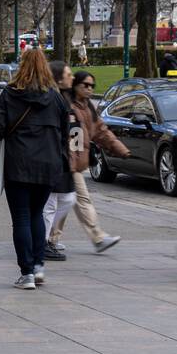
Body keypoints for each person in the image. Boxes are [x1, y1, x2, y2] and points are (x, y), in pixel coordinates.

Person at [0, 48, 71, 290]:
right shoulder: (56, 98)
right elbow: (64, 132)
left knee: (21, 217)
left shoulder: (9, 94)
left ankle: (26, 273)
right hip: (48, 165)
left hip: (18, 164)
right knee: (37, 214)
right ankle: (38, 266)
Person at [48, 70, 128, 257]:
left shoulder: (88, 108)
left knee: (65, 201)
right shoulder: (66, 104)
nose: (90, 89)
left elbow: (101, 131)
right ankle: (98, 238)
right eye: (86, 85)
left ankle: (50, 239)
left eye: (92, 86)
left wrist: (120, 149)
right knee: (79, 200)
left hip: (74, 163)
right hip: (67, 161)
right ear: (75, 85)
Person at [40, 61, 80, 260]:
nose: (72, 78)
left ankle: (45, 238)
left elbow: (75, 128)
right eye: (68, 74)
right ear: (58, 78)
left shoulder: (65, 97)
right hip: (56, 155)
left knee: (66, 198)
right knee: (52, 202)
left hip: (63, 156)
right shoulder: (55, 98)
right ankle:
········
▸ **Instructions to follow**
Using the material above, return each line in which the word "ankle" occurs.

▸ **Solution for this task**
left ankle: (26, 273)
right ankle: (38, 266)
right ankle: (98, 238)
left ankle: (50, 239)
left ankle: (45, 238)
right ankle:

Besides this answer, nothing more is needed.